One of the key differences between the translation systems of the chloroplast and cytosol is the way in which the initiation signal on the mRNA is selected. While cytosolic mRNAs have a 5′ cap, which flags the 5′ end for initiation factors, plastid mRNAs are not capped. Like bacterial mRNAs, they are often transcribed in the first instance as polycistronic messages with the potential to be translated to several proteins.
In bacterial systems, the correct AUG codon for initiation is selected by the 16S rRNA in the small (30S) subunit, which can base-pair with a short sequence found just upstream of the initiation AUG. This sequence, which is called the Shine/Dalgarno sequence after its discoverers, directs selection of the start codon by the 30S subunit. The secondary structure of the mRNA is also important in determining the efficiency of translational initiation.
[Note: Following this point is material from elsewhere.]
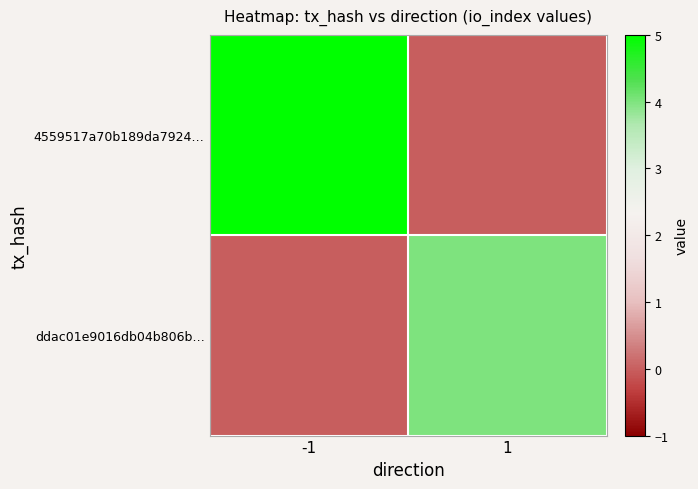

Rank the series at -1 from lowest to highest value.

ddac01e9016db04b806b…, 4559517a70b189da7924…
The plastids of some plants use a mechanism similar to the bacterial system. In such species, the chloroplast mRNAs contain a Shine/Dalgarno sequence upstream from the start codon (Figure 3.47). This sequence, together with the secondary structure of the mRNA surrounding the start codon, plays an important role in initiation of translation. In contrast, plastid mRNAs of other plant species do not contain a Shine/Dalgarno sequence within 20 nucleotides of the start codon. In these mRNAs the translational start site is specified by the presence of an AUG region of the mRNA with little or no secondary structure (Figure 3.48) and evidence suggests that in many of these cases a nuclear-encoded protein is also required to facilitate initiation.